Scoperto un altro attacco all’ambiente in nome e a beneficio dei soliti ig(noti)

I piloni della variante no, non potevano bastare. Occorreva qualcosa di più consistente, di più vistoso, qualcosa che facesse notizia.

Stiamo parlando di una discarica abusiva, sorta alla base della variante alla Statale 28, in provincia di Imperia: quella stessa provincia che ultimamente ottiene gli onori della cronaca non solo per il Festival di Sanremo o per i prezzi dei garofani, ma per strani intrecci fra politica, riciclaggio di denaro sporco e arresti eccellenti.

Più precisamente, i tronconi della variante in questione si trovano nel comune di Pieve di Teco, in zona paesaggisticamente vincolata, già deturpata da piloni dall'aspetto sinistro. Ora sappiamo anche che, oltre al paesaggio compromesso dal punto di vista ambientale, si sono corsi dei rischi in termini di sicurezza idrogeologica.

Ma vediamo i fatti: intorno all'abitato di Pieve di Teco, piccolo centro con tanto di portici gotici medievali, vi sono vari cantieri in diversi stati di avanzamento lavori per una "bretella" ed un tunnel che collegherà più rapidamente la Liguria con il Piemonte. L'importanza strategica di tale opera non si discute, visto il forte afflusso di turisti piemontesi in Riviera. L'impatto visivo però era già notevole. Come se questo non bastasse, dal 2008 è stata richiesta, ed ottenuta, l'autorizzazione provvisoria a scaricare i materiali di risulta di questo e di altri cantieri alla base dei piloni di sostegno del raccordo in zona detta Uveghi.

-=-=-=-=-

◆ IN COSA CONSISTE ◆
Riporta il tratto del brano sulla discarica da "I piloni della" fino a "e arresti eccellenti.", sostituendo "discarica abusiva" con "discarica illegale".

-=-=-=-=-

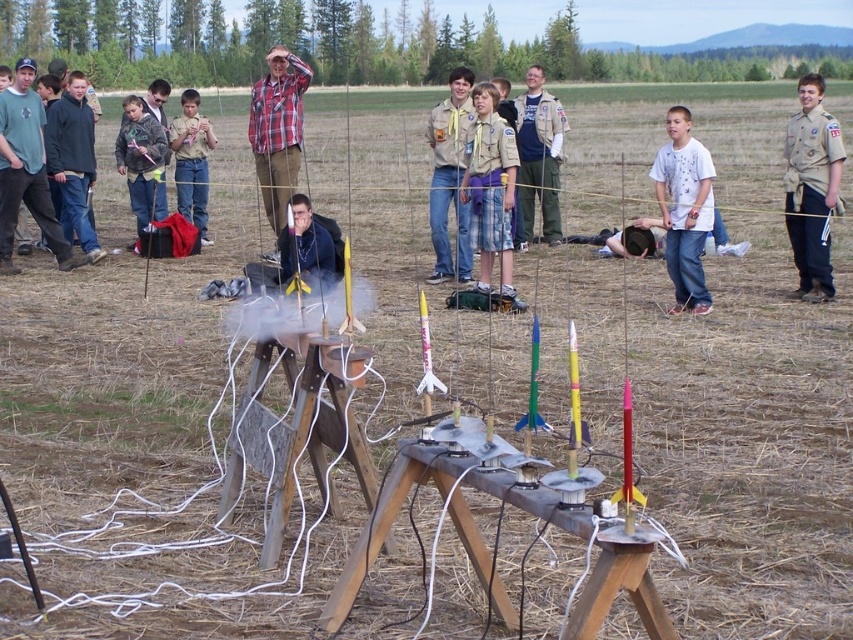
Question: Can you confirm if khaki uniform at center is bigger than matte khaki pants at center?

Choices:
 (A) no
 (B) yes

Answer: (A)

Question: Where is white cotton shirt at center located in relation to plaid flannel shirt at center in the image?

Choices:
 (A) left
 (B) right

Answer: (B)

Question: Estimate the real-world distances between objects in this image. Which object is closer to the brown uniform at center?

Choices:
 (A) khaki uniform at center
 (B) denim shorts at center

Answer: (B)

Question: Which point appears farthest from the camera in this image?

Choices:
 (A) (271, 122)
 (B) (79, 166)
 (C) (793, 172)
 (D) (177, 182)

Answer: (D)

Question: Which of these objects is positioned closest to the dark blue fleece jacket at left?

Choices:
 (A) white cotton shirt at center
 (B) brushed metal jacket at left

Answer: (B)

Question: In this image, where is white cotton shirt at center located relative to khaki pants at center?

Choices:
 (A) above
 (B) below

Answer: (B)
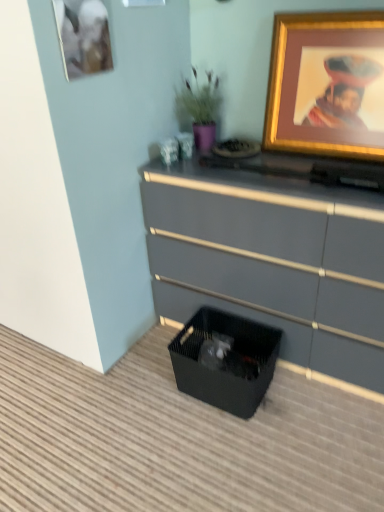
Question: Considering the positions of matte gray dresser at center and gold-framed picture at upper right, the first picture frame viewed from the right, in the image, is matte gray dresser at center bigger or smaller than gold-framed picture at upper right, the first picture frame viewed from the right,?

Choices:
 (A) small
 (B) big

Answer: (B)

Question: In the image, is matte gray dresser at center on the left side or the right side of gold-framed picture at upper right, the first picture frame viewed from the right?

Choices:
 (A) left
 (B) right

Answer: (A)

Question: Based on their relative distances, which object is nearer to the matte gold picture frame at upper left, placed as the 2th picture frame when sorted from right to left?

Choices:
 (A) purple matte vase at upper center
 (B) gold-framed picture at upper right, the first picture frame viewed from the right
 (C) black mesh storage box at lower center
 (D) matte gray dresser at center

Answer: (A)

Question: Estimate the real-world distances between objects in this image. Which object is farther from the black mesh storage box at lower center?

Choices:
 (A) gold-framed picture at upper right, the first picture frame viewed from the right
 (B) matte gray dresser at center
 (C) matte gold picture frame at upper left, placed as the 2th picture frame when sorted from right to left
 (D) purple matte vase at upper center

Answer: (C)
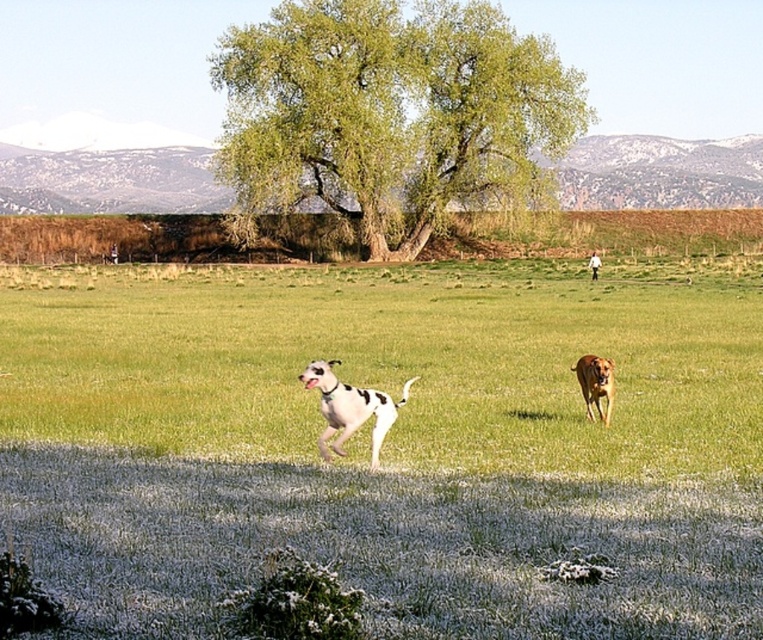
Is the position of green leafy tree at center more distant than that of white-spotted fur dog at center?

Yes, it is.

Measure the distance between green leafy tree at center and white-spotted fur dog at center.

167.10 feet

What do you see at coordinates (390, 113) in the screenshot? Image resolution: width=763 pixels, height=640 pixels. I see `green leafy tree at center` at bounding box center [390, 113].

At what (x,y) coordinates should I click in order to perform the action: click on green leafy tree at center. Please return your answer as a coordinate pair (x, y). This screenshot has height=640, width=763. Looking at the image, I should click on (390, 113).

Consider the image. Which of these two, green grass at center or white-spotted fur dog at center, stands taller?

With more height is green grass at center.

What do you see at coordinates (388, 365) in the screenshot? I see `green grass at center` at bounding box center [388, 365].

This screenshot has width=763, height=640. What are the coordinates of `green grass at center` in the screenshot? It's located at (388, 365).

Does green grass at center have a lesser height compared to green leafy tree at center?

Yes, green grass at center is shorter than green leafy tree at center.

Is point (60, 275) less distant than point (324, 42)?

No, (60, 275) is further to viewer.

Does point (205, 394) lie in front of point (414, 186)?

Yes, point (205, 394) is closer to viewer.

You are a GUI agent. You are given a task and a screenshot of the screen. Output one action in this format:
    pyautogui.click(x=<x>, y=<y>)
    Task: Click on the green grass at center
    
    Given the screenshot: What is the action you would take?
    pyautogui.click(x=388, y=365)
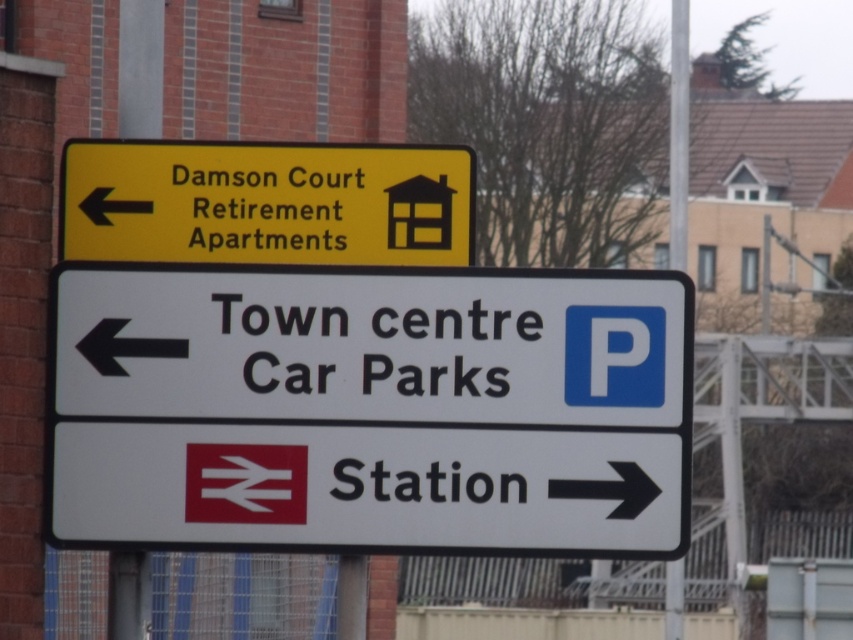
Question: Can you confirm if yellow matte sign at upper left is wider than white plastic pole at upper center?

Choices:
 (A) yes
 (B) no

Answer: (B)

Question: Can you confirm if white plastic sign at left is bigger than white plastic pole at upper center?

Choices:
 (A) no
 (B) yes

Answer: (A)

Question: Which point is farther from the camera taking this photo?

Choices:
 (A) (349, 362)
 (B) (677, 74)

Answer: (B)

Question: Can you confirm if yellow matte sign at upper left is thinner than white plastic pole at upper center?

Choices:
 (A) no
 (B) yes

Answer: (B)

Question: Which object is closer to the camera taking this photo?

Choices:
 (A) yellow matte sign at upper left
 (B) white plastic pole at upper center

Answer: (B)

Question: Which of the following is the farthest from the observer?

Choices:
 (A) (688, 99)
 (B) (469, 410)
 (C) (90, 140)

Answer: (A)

-=-=-=-=-

◆ SOLUZIONE ◆
I piloni della variante no, non potevano bastare. Occorreva qualcosa di più consistente, di più vistoso, qualcosa che facesse notizia.

Stiamo parlando di una discarica illegale, sorta alla base della variante alla Statale 28, in provincia di Imperia: quella stessa provincia che ultimamente ottiene gli onori della cronaca non solo per il Festival di Sanremo o per i prezzi dei garofani, ma per strani intrecci fra politica, riciclaggio di denaro sporco e arresti eccellenti.